** Opening Input block **

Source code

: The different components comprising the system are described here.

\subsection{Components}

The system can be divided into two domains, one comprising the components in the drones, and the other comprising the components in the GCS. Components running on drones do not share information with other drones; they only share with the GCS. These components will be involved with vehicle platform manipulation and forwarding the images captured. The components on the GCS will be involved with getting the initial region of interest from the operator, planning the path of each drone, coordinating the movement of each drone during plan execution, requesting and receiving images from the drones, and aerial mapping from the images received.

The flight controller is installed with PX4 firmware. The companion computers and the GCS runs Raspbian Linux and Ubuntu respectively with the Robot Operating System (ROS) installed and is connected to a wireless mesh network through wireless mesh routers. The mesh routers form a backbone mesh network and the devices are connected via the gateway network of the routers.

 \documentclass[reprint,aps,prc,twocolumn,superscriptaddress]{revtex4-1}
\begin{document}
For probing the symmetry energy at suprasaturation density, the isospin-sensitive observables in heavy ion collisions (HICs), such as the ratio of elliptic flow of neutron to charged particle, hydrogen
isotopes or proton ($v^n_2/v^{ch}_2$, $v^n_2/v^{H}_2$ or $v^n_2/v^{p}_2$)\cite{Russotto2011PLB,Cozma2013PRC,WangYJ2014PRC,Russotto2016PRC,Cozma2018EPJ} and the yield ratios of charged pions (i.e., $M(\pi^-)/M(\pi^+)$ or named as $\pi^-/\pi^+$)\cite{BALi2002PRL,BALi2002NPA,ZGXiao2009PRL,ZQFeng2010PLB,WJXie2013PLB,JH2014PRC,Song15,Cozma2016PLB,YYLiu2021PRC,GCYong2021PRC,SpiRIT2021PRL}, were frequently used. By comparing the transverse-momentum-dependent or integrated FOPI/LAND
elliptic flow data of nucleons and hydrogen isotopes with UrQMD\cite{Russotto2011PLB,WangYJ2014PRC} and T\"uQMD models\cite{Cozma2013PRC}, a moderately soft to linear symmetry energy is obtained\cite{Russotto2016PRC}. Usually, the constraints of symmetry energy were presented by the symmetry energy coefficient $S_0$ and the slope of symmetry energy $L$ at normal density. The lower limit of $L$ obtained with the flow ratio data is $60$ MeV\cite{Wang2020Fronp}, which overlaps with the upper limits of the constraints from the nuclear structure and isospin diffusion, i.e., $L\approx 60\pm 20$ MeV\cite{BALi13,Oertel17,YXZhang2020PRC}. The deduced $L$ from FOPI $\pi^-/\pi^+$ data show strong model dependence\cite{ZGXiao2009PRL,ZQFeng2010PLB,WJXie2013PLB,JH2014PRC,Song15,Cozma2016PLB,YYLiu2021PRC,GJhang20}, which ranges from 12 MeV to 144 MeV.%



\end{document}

** Closing Input block **

● Exercise
Please reproduce the lines from the line with "The flight controller" to the line with "For probing the", both ends included, exactly as they appear above.

● Result for this task
The flight controller is installed with PX4 firmware. The companion computers and the GCS runs Raspbian Linux and Ubuntu respectively with the Robot Operating System (ROS) installed and is connected to a wireless mesh network through wireless mesh routers. The mesh routers form a backbone mesh network and the devices are connected via the gateway network of the routers.

 \documentclass[reprint,aps,prc,twocolumn,superscriptaddress]{revtex4-1}
\begin{document}
For probing the symmetry energy at suprasaturation density, the isospin-sensitive observables in heavy ion collisions (HICs), such as the ratio of elliptic flow of neutron to charged particle, hydrogen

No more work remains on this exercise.